16 Desember 2008

KEPADA CHAIRIL ANWAR (JEJAK PERJALANAN)

Panggilnya tiba saat untuk ditinggalkan.
Nyaman nan semu hempaskan indahnya henti.
Digulung jalan itu berserak umur mengulur.
"Apa hendak dicari kawan?"

Warnanya warni nyata didarah.
Sejak kali pertama dari ibu.
Tiada pasti takut dan ragu membentang.
Dijejak tegap menari menanti kepulangan tertunda.
"Di megah tertinggi apa hendak dicari?
Sedang tak ada ingin di jumpa."

Mekarnya pagi sekuncup malam.
Datangnya lagi semerbak pelangi.
Hari kita sejumlah ketika itu.
Meski kutak harus meninggalkan muda.

"KEPADA (ku) PENYAIR HIJAU"

Pastikan saja kata-kata itu,
seperti pemadat yang menyuntikkan nadinya dengan makna,
bagai titik api yang membakar perkebunan rakyat.

Padatkan saja liar pikir itu,
seganas limbah yang meracuni sungai-sungai,
laksana teror yang mengejutkan semua bangsa dengan bom waktu.

Ledakkan saja kepungan hayal itu,
menunggang ombak yang melumat seisi kota,
menjelma kupu-kupu yang menyebar badai pada gemuruh kepakannya.
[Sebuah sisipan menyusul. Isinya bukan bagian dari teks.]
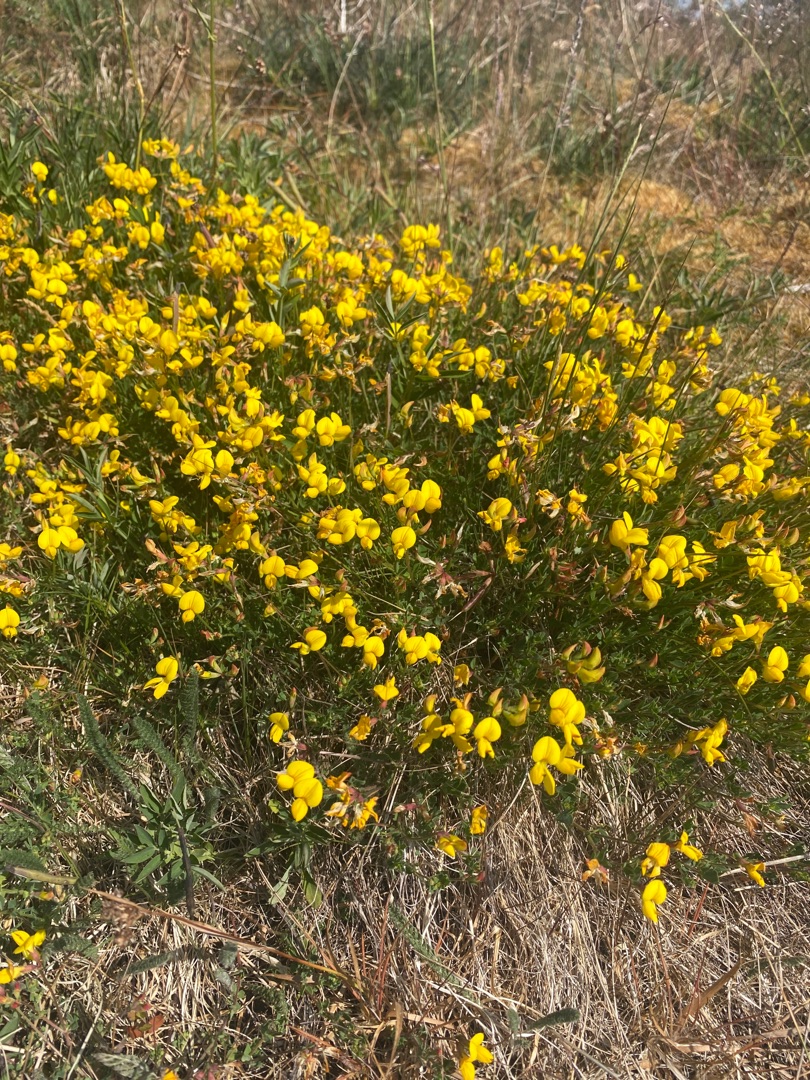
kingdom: Plantae
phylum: Tracheophyta
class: Magnoliopsida
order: Fabales
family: Fabaceae
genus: Lotus
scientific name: Lotus corniculatus
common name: Almindelig kællingetand
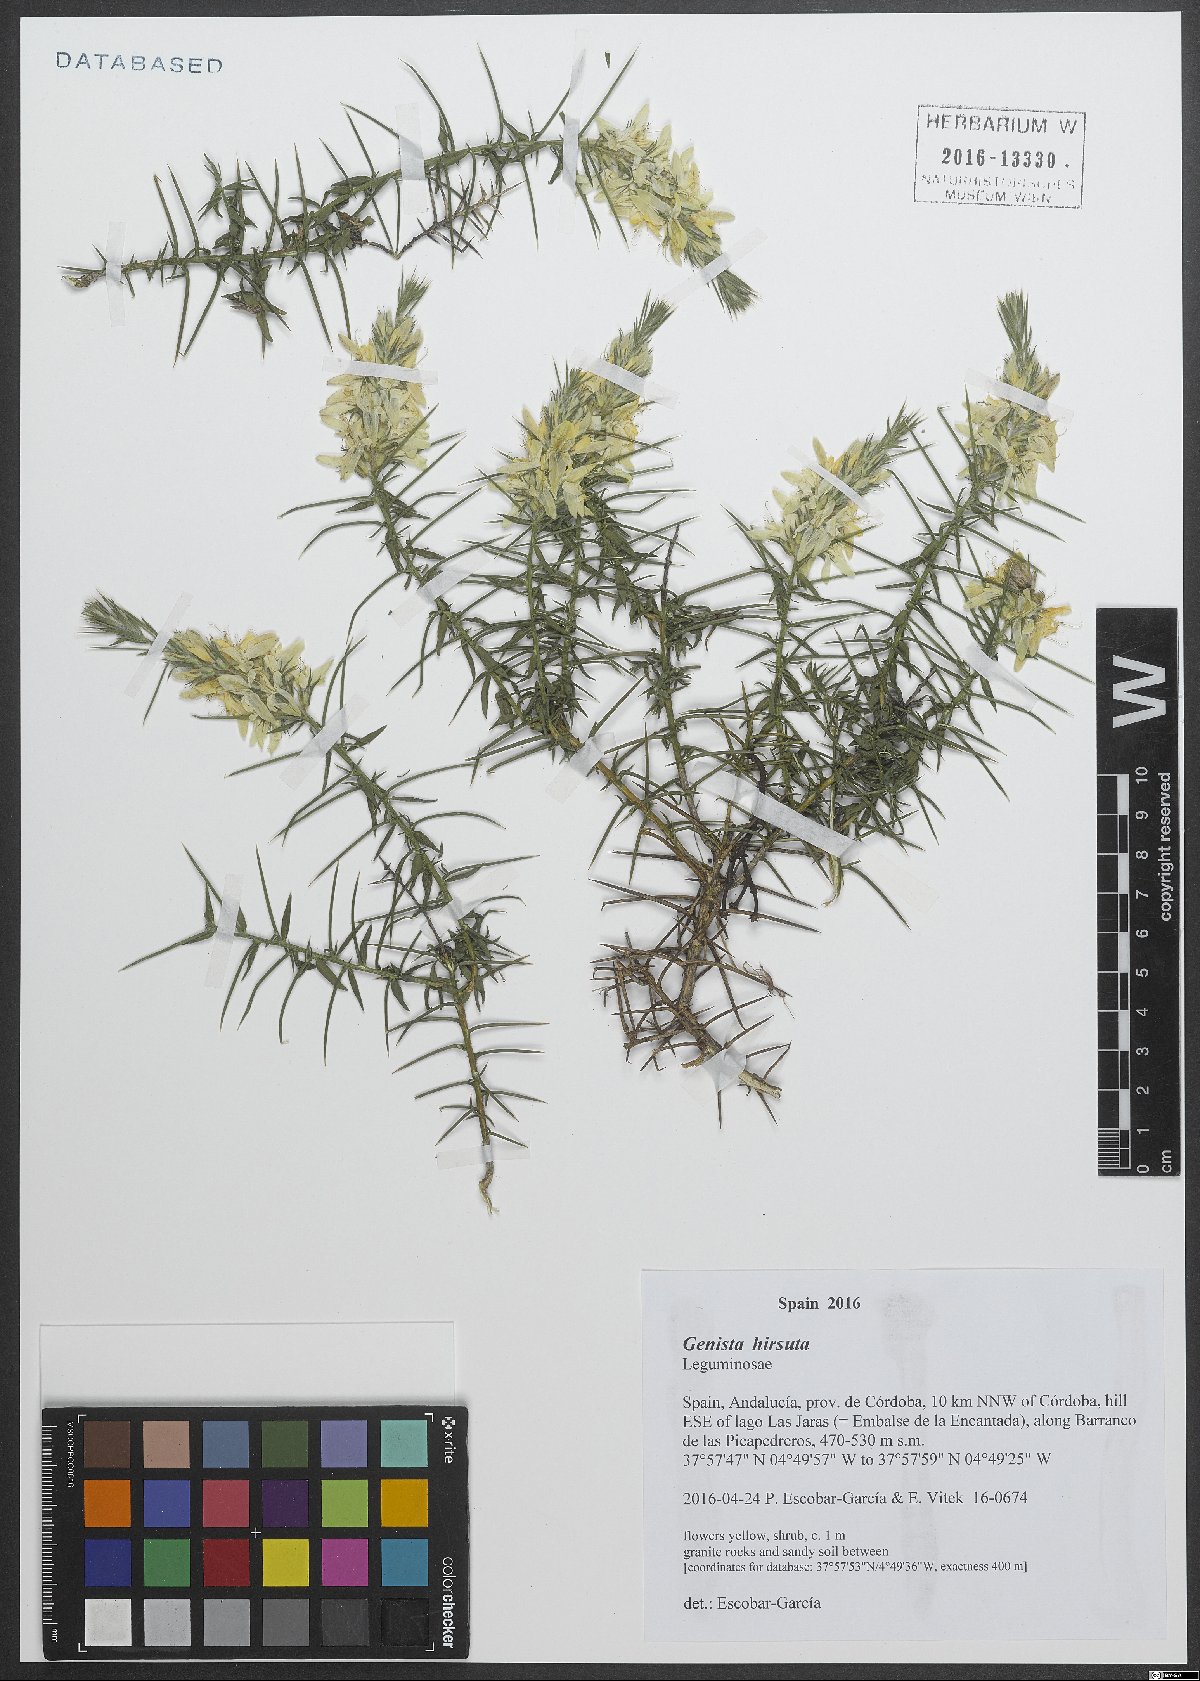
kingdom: Plantae
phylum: Tracheophyta
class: Magnoliopsida
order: Fabales
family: Fabaceae
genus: Genista
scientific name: Genista hirsuta
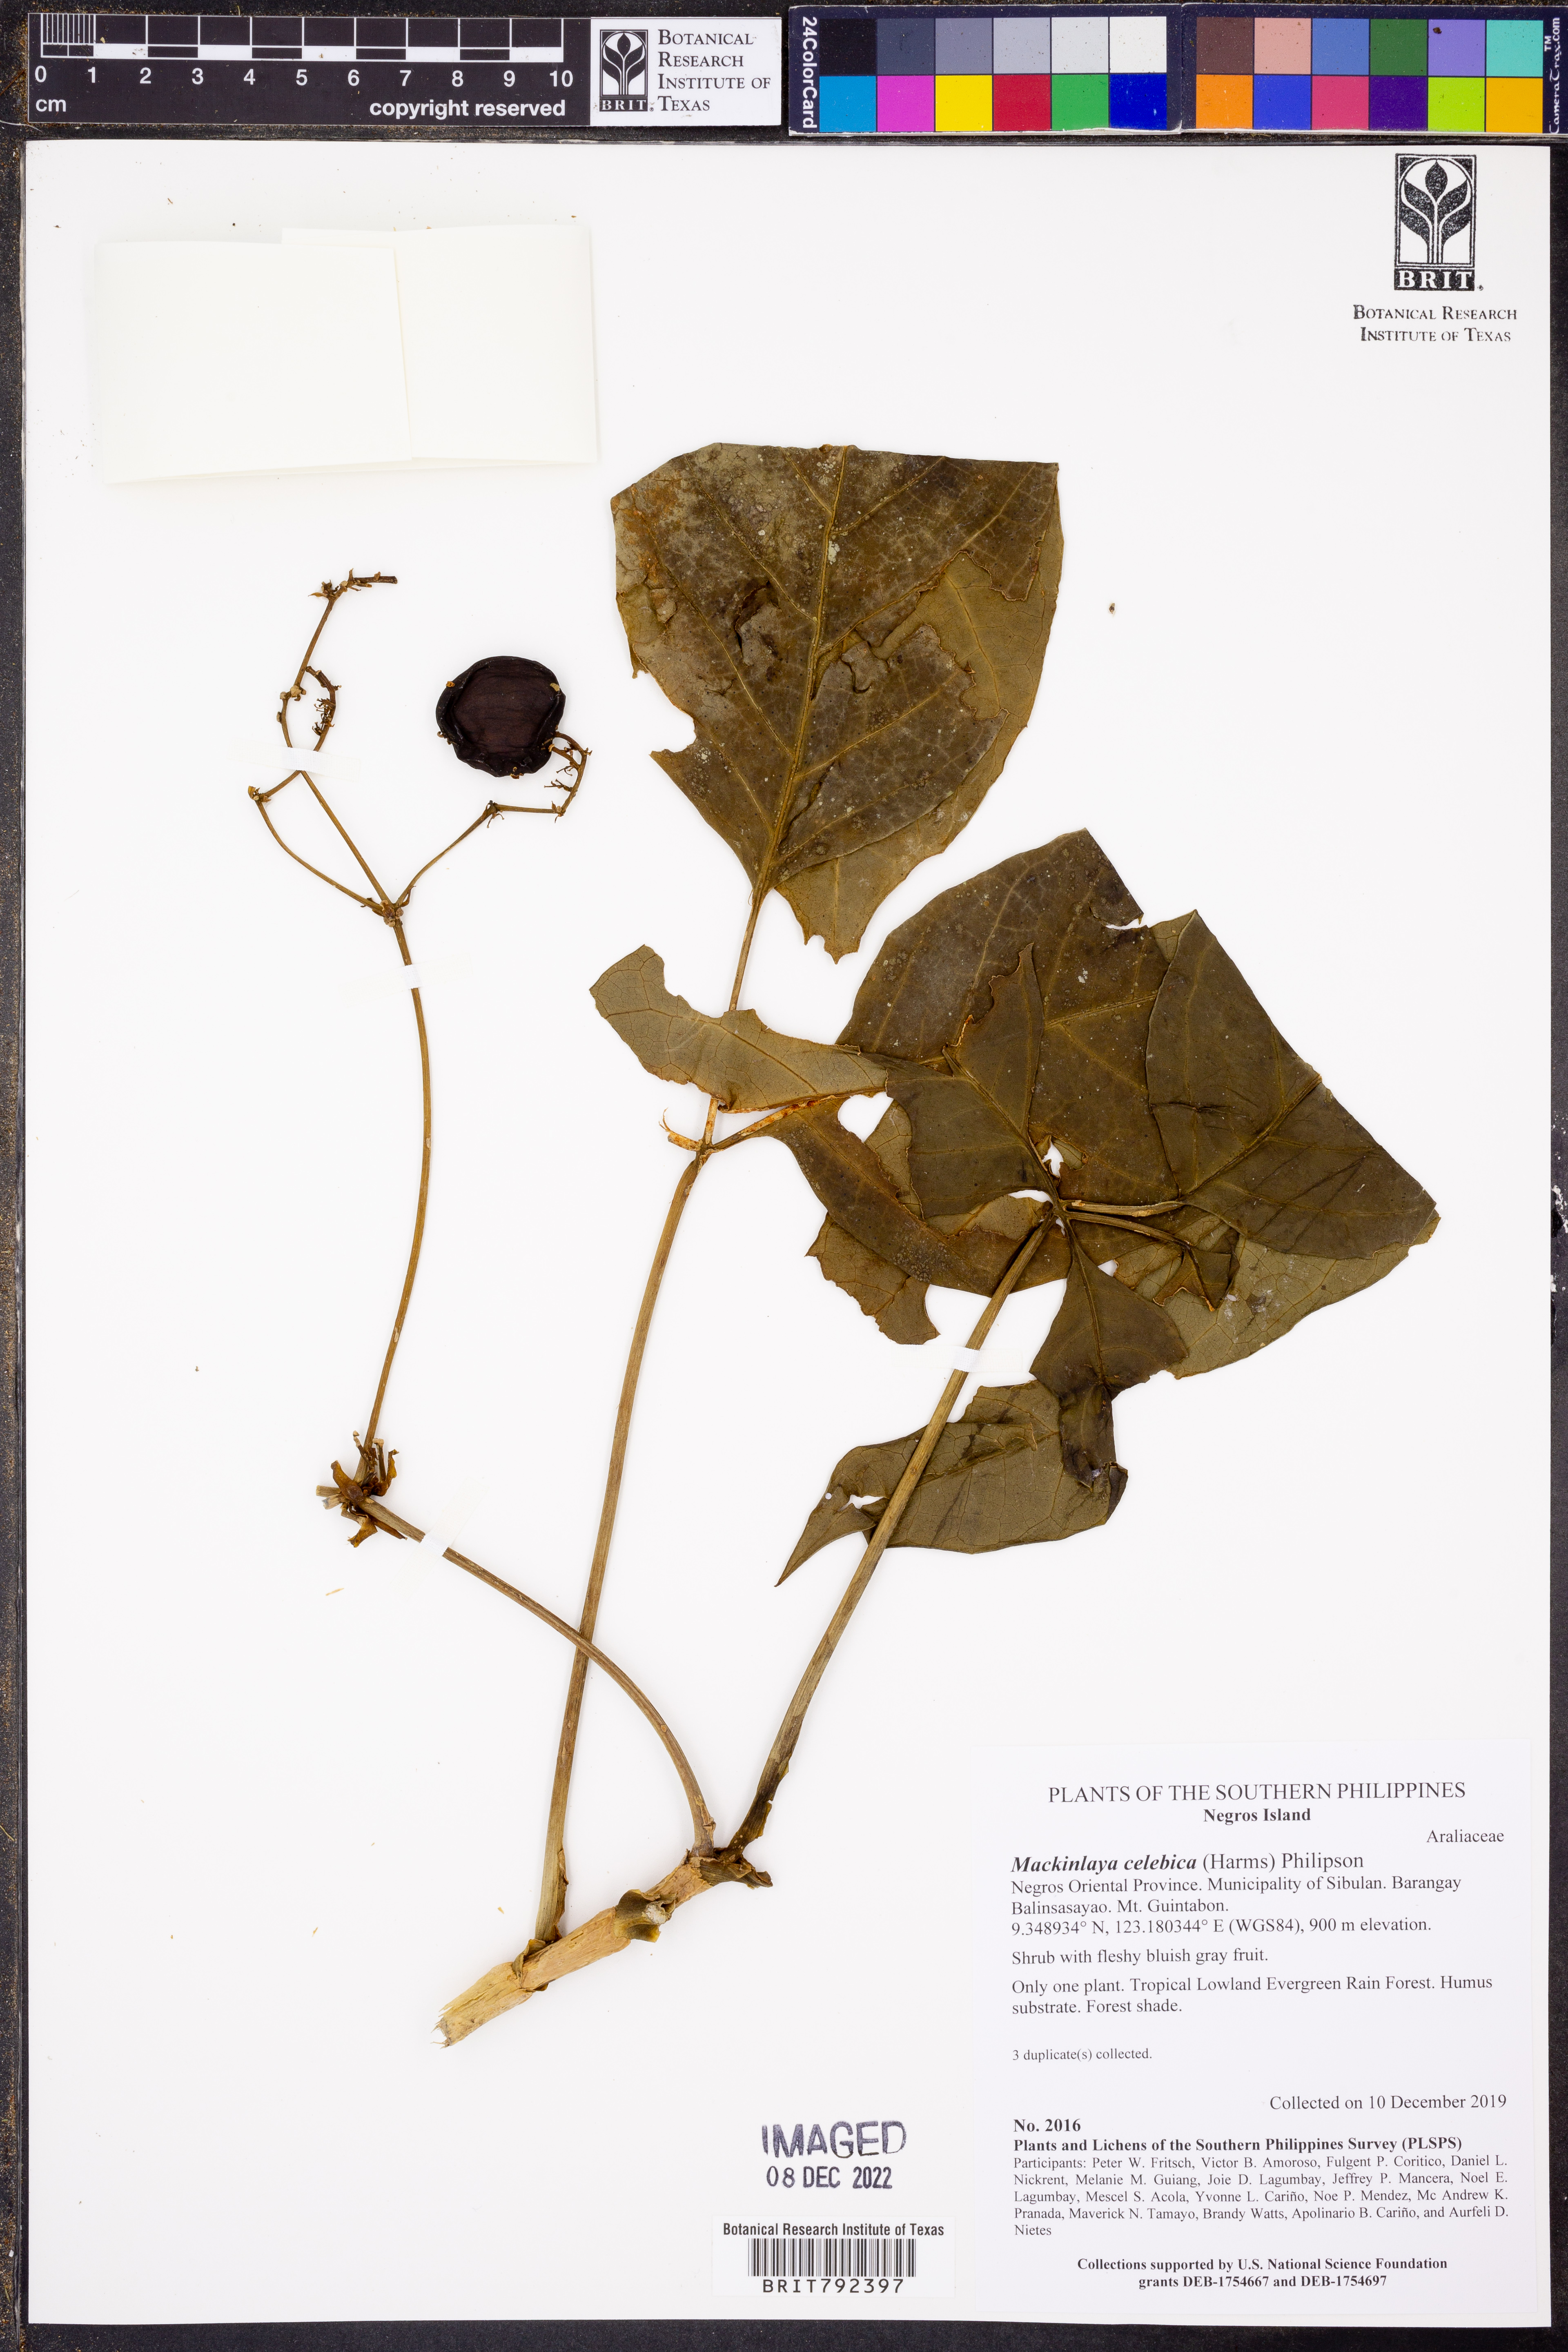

Tiada beda juga mereka yang membakar kata,
dan menghirup ganas asapnya hingga mengalir merah,
meletup-letup pada dinding pena.
Meletus dan menghujani hari,
seperti embun pertama yang mendekap rumput liar.

12 Desember 2008

PUISI NATAL UNTUK LIA

Suara lonceng mulai terdengar hingga ke sudut-sudut kota
mengalun lembut selimuti jelang hari.
"sepertinya hujan tak jadi turun malam ini"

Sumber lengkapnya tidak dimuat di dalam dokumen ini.